Hankton's parole condition has no material difference from those imposed in Knights and Griffin. Che Troquille, Hankton's parole officer, testified at the hearing that he accompanied Pratt and the other officers in executing both the arrest warrant and the search warrant of Hankton's apartment. He confirmed that the money counting machine was found in a detached garage near Hankton's apartment. Troquille believed he was exercising his authority to search the detached garage pursuant to Hankton's parole condition. Officer Troquille's authority to do so is informed by Knights and Griffin.

John Matthews' positive identification of Thomas Hankton as his shooter gave Officer Troquille ample cause for reasonable suspicion that Hankton was engaged in criminal activity. Thus, even absent a search warrant, there were no constitutional violations by searching Hankton's apartment or detached garage.
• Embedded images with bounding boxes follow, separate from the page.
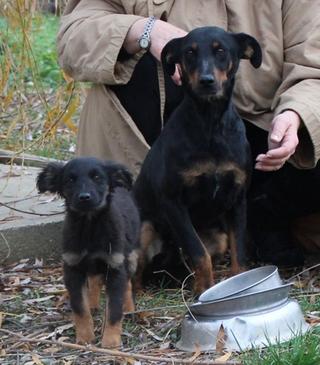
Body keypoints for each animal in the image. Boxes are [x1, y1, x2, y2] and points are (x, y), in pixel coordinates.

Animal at [37, 157, 139, 346]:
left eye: (97, 177)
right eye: (70, 180)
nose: (84, 197)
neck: (90, 225)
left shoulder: (115, 267)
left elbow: (114, 309)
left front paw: (111, 342)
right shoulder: (73, 268)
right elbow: (80, 308)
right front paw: (85, 338)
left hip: (130, 256)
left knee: (127, 283)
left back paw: (129, 309)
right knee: (93, 281)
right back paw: (93, 303)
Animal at [135, 26, 262, 292]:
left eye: (221, 51)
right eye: (189, 53)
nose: (206, 81)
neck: (210, 126)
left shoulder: (238, 199)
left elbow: (239, 252)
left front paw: (238, 284)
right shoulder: (173, 202)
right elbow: (198, 252)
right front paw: (205, 289)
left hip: (218, 237)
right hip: (144, 229)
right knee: (132, 274)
Accordingly, IT IS ORDERED that Thomas Hankton's motion to suppress evidence and identifications is DENIED.

FootNotes


1. Pratt is no longer a detective for the NOPD. Rather, he is incarcerated for carnal knowledge and sexual battery.
2. At the hearing, Mr. Matthews recalled selecting only one photo.
3. Mr. Matthews testified that he did not remember Pratt giving him this instruction. Neither did Detective Vappie.
4. Detective Vappie testified at the hearing that he did not recall Mr. Matthews requesting color photos.
5. Hankton pled guilty to state charges for possession of cocaine in 2000. He was sentenced to 20 years imprisonment, but he was released on parole in 2008 by the state authorities.
6. The government concedes that the money counting machine was found in Hankton's detached garage unit. Whether officers impermissibly searched Hankton's garage unit is addressed in Part III below.